Rebecca’s father, Ron, who works as a machinist for the nearby Warrior Coal mine, had never heard of telepsychiatry before his daughter’s diagnosis of depression. But after struggling to find a local treatment option for her—there are no child psychiatrists in Hopkins County, Ky., where the family lives—he was grateful to learn from a nurse at his workplace that his company’s relationship with Cincinnati Children’s meant Rebecca could receive treatment for free.
“It helped me put a jumbled-up mess into perspective,” Rebecca says. “The therapy put everything everywhere I needed it to be in my life. I’m getting active, I talk to more people, I’m making more friends.”
One Answer to a Growing Problem
Could we be approaching a world where a good deal of adolescent mental health appointments are conducted over video chat? Possibly, says Fritz, the child and adolescent psychiatrist and AACAP president. But that won’t be the cure-all to the crisis of care for children who are mentally ill. He cautions that although telepsychiatry can be an attractive solution for rural children, it doesn’t solve the fact that America desperately needs more child psychiatrists.
Dr. Jennifer McWilliams, child and adolescent psychiatrist at the Children’s Hospital and Medical Center in Omaha, Nebr., concurs. She says about half her patients are now coming to her through telepsychiatry. She notes that “huge swaths” of Nebraska are without any providers at all. “I got into telepsychiatry because it’s one answer to a really, really huge problem. It’s not the answer, it’s just an answer to a huge crisis going on with our mental health care system.”
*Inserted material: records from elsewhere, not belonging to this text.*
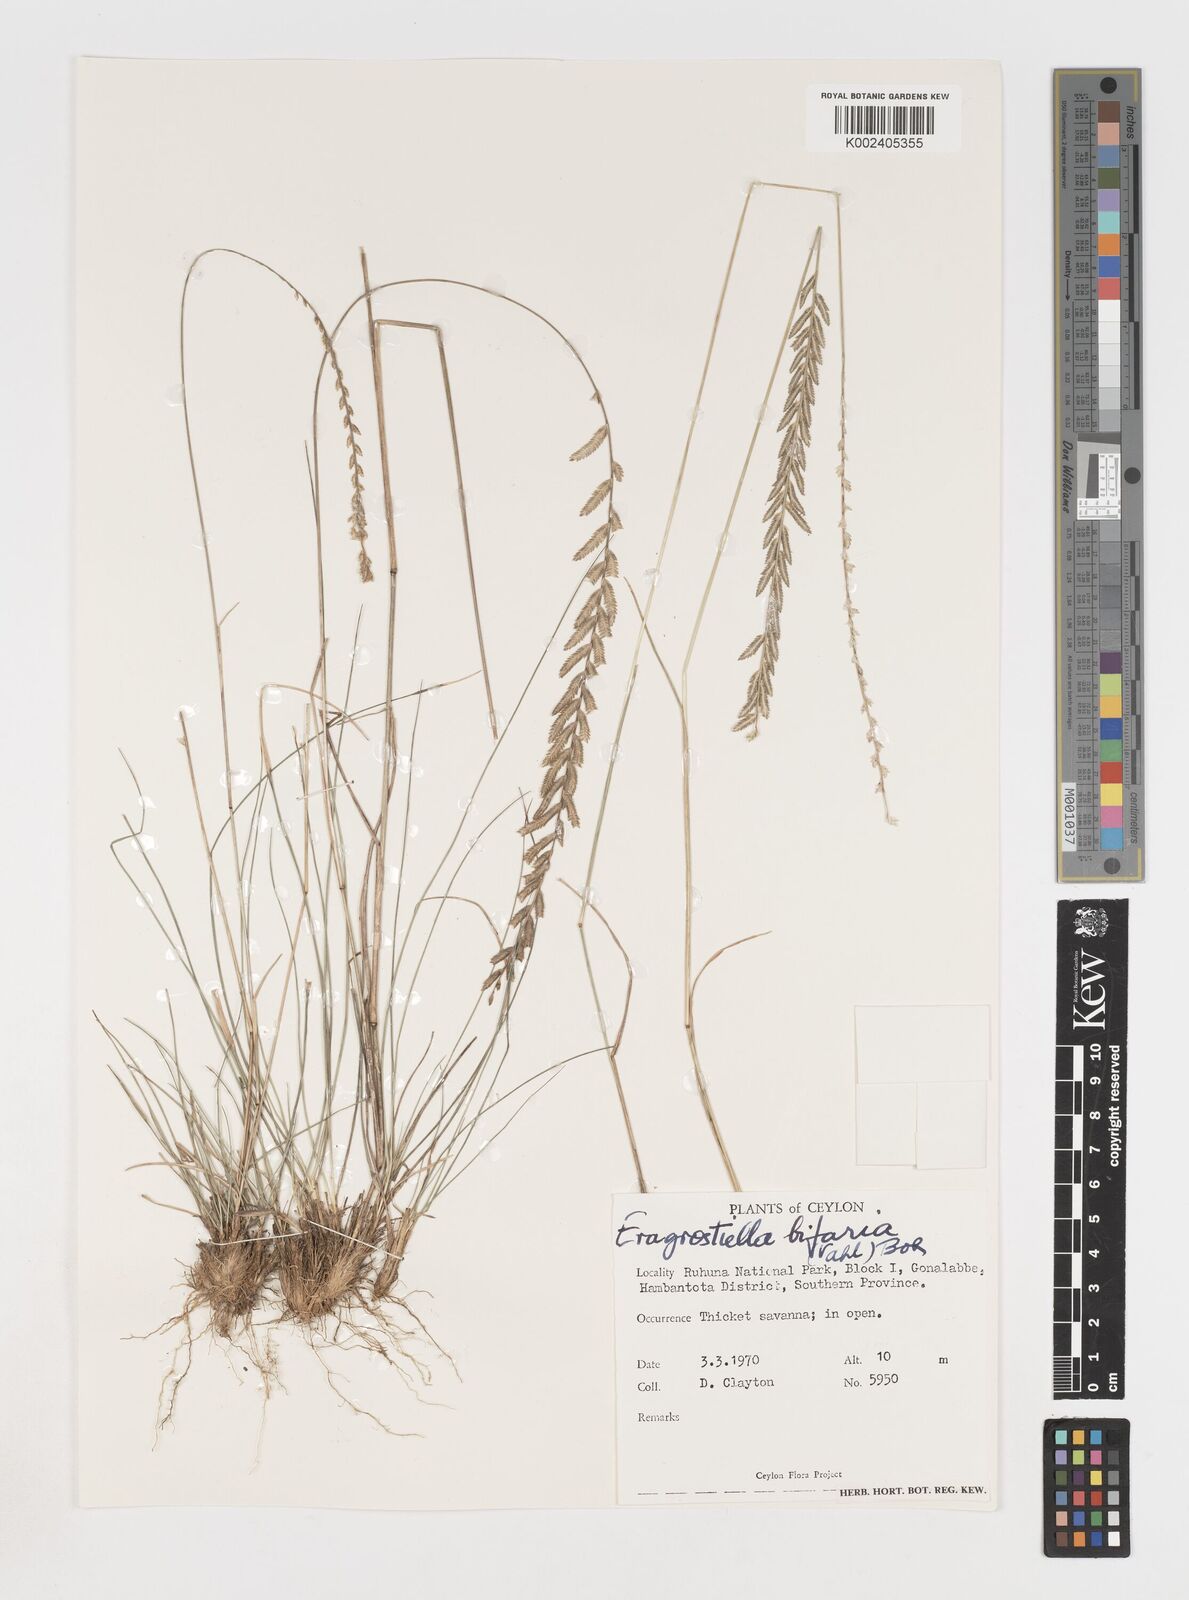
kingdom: Plantae
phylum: Tracheophyta
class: Liliopsida
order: Poales
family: Poaceae
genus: Eragrostiella
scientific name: Eragrostiella bifaria
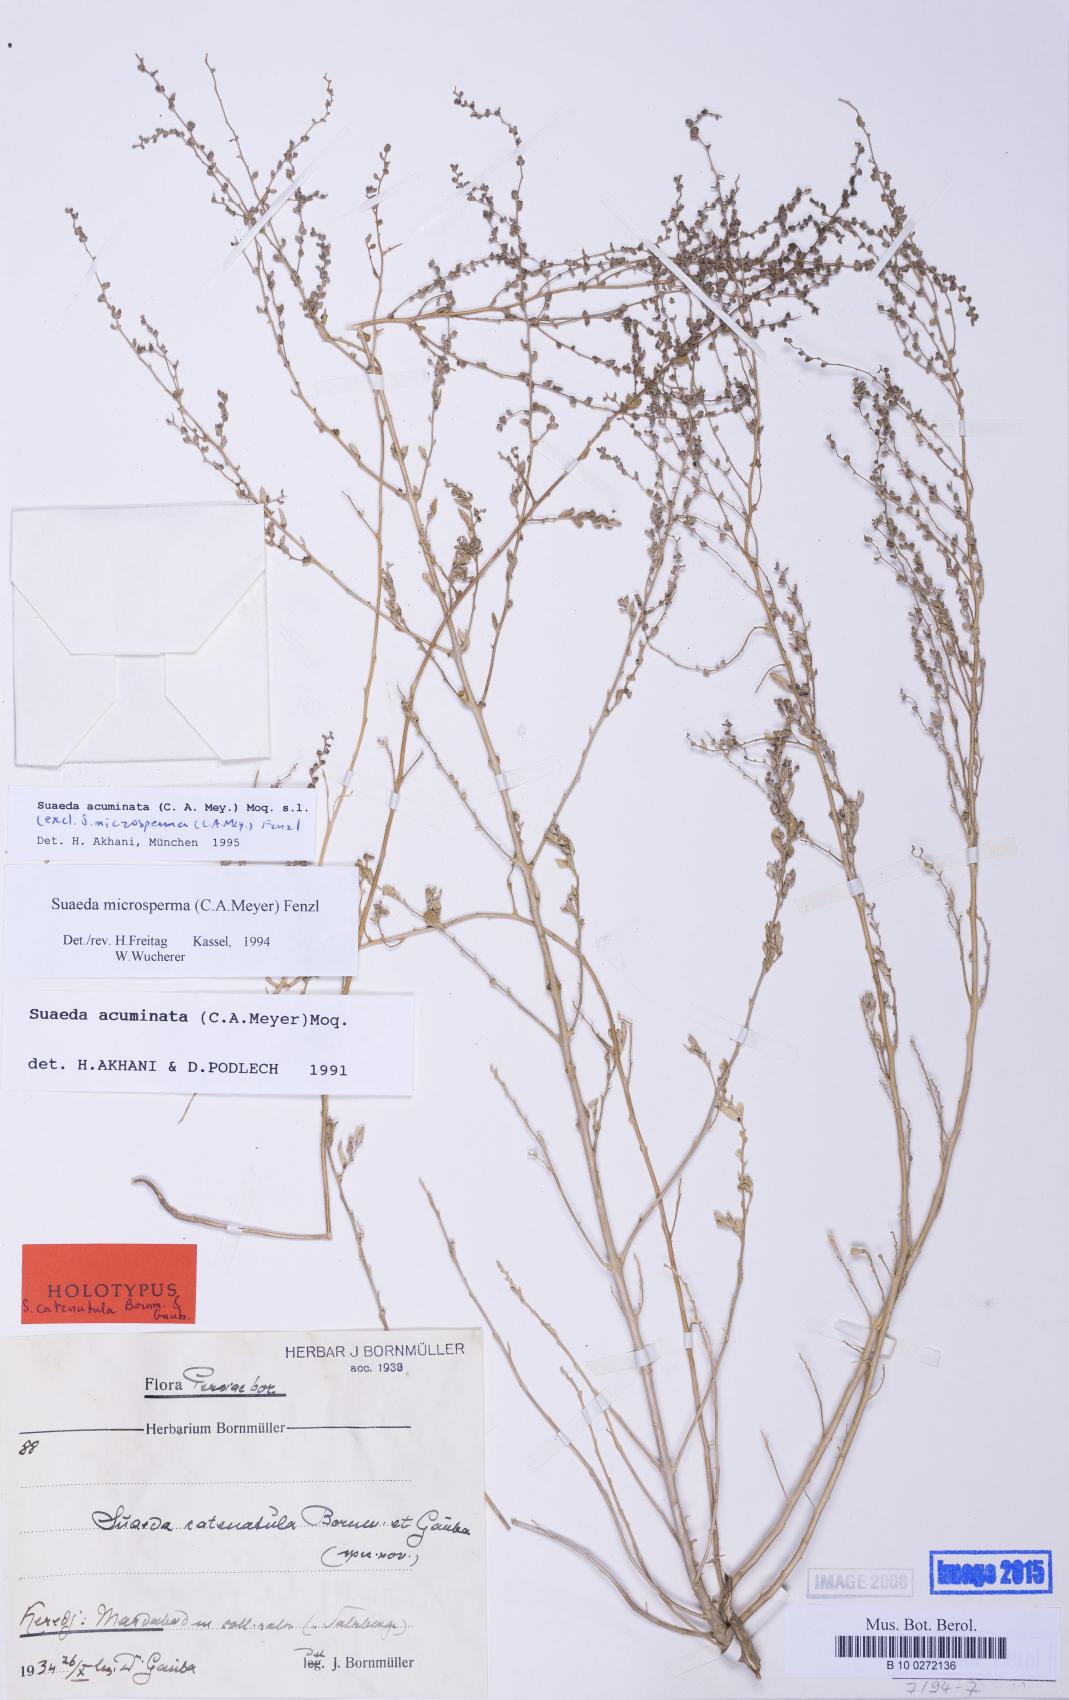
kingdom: Plantae
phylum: Tracheophyta
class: Magnoliopsida
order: Caryophyllales
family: Amaranthaceae
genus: Suaeda
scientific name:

The legislation introduced by Murphy from Pennsylvania was overwhelmingly approved by the House in early July, with only two Republicans voting against. A similar bill in the Senate, developed by a bipartisan group of senators including Lamar Alexander from Tennessee and Patty Murray from Washington, is out of committee but still awaiting a vote from the full Senate.
Rep. Murphy tells TIME that the lack of psychiatric care for adolescents is particularly troubling because patients entering emergency departments in the midst of a mental health crisis might be heavily sedated or strapped to a bed while they await psychiatric consultation, calling it “pretty Third World in terms of an overcrowded emergency room.” He adds that preventive care through psychiatry and psychology is one way to ensure a patient avoids hospitalization altogether.
“We know now in today’s world that people are very comfortable talking to anybody on a screen,” Murphy adds. “What may have been foreign ten years ago is now common…and now one of those areas in healthcare where a person may be very comfortable.”
Telepsychiatry may also help rewrite some children’s tragic narrative, adds Sorter, the Cincinnati Children’s doctor, by providing access to immediate care so parents don’t give up on trying to find help. One of Sorter’s recent patients suffered from a severe social phobia that caused him to panic if he was separated from his parents. Through telemental health and therapy, the child’s symptoms have eased.
“Now he’s confident, he can separate well, he’s happy,” Sorter says. “That’s one thing about child psychiatry in general, children and family are resilient. This issue of this shortage is critical, because so many kids are needlessly suffering with very painful conditions that are treatable and can improve.”